Casa velha e casa própria
Moro numa casa grande e velha. Dá para notar pela arquitetura e estilo da construção. Fica na divisa entre o centro da cidade e meu bairro de infância. Localização privilegiada, sem muito tumulto e de fácil acesso. O dono é um cara bacana. Cobra um aluguel bem justo, de acordo com as condições do imóvel.
Aluguel. Essa palavra causa arrepios num bocado de gente conhecida. É dinheiro jogado fora, dizem uns. Passou da hora de sair daqui e garantir o meu canto no meu nome, dizem outros. Parte desses analistas sentiu o baque da vida adulta ao se deparar com o valor das contas de luz, água e alimentação, preocupações mensais desde os dezesseis anos, quando comecei a trabalhar.

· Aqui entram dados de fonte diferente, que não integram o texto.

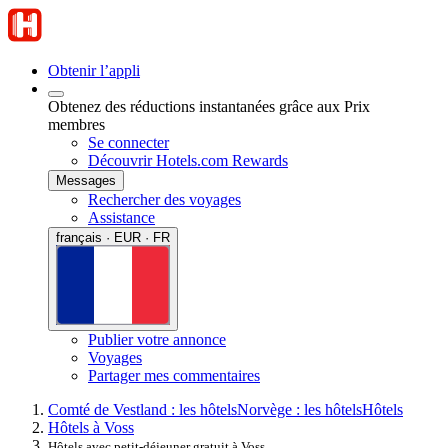
Obtenir l’appli
Obtenez des réductions instantanées grâce aux Prix
membres
Se connecter
Découvrir Hotels.com Rewards
Messages
Rechercher des voyages
Assistance
français · EUR · FR
Publier votre annonce
Voyages
Partager mes commentaires
Comté de Vestland : les hôtels
Norvège : les hôtels
Hôtels
Hôtels à Voss
Hôtels avec petit-déjeuner gratuit à Voss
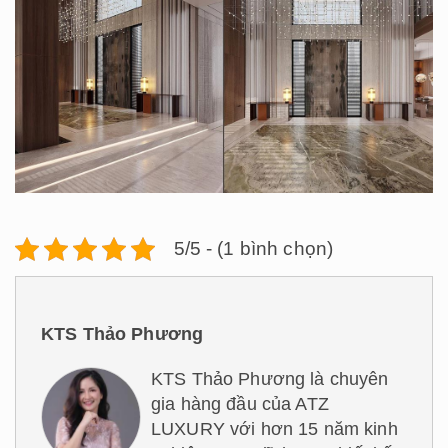
5/5 - (1 bình chọn)
KTS Thảo Phương
KTS Thảo Phương là chuyên
gia hàng đầu của ATZ
LUXURY với hơn 15 năm kinh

Me falam das opções para financiamento habitacional, sem ouvir minha fala sobre não ganhar o suficiente. O banco não me dá crédito, eu digo. Para tudo há jeito na vida, me respondem. Cada vez mais, casa própria ganha ares de miragem distante, destinada a poucos privilegiados. Nem sonho é mais.

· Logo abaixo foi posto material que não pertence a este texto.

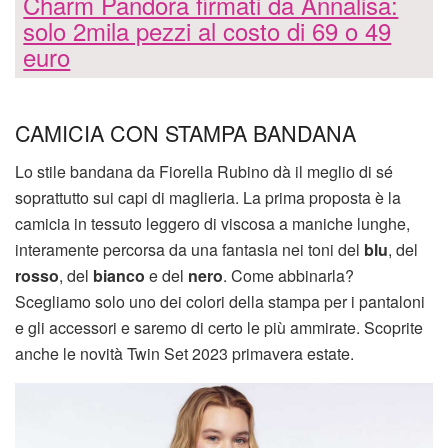
Charm Pandora firmati da Annalisa:
solo 2mila pezzi al costo di 69 o 49
euro
CAMICIA CON STAMPA BANDANA
Lo stile bandana da Fiorella Rubino dà il meglio di sé
soprattutto sui capi di maglieria. La prima proposta è la
camicia in tessuto leggero di viscosa a maniche lunghe,
interamente percorsa da una fantasia nei toni del
blu
, del
rosso
, del
bianco
e del
nero
. Come abbinarla?
Scegliamo solo uno dei colori della stampa per i pantaloni
e gli accessori e saremo di certo le più ammirate. Scoprite
anche le novità Twin Set 2023 primavera estate.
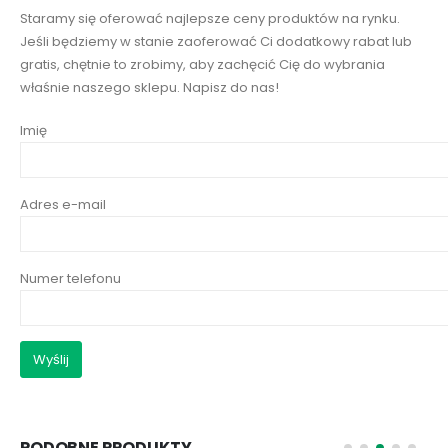
Staramy się oferować najlepsze ceny produktów na rynku.
Jeśli będziemy w stanie zaoferować Ci dodatkowy rabat lub
gratis, chętnie to zrobimy, aby zachęcić Cię do wybrania
właśnie naszego sklepu. Napisz do nas!
Imię
Adres e-mail
Numer telefonu
PODOBNE PRODUKTY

Curto minha vidinha mais ou menos, sem excessos. Me dou o direito a poucos luxos e o de entrar numa conta de mais de 30 anos é inviável, tamanha instabilidade profissional de uns tempos para cá. Acho estranho quando os conselhos de amigos não colocam meu histórico no contexto, dando a entender que não ter o meu canto, no meu nome, é sinal de fracasso ou coisa parecida.
Segundo os economistas, não é vantajoso entrar num relacionamento sério com um financiamento habitacional por décadas. Curiosamente, nunca vi um especialista falando quanto paga no aluguel, ou se dava aquela forcinha nas contas de casa ainda antes dos dezoito. Talvez esses tipos não tenham espaço na mídia. Na minha adolescência, um quarto só para mim era luxo distante. Nunca fui o público-alvo das falas de economistas.
Faz uns meses, planejo comprar tinta. Na falta de perspectivas para ter o meu canto, no meu nome, quero pintar as paredes brancas da casa velha. Já está bom demais para minhas poucas pretensões. Quando eu fizer isso, esse lugar vai ganhar aparência mais jovem, como nas vezes em que voltamos do cabeleireiro.
Essa casa velha, que não é casa própria, me parece mais aconchegante do que os gigantescos condomínios fazendo sombra nas calçadas, alardeados em panfletos distribuídos por todo canto. Com academia e piscina. A churrasqueira só pode ser usada após a devida reserva antecipada.
Me sentiria desconfortável morando numa cidade dentro da minha cidade. Me sinto bem aqui, nessa casa grande, nessa casa velha. Me sinto bem aqui, mesmo nos dias de pagar o aluguel.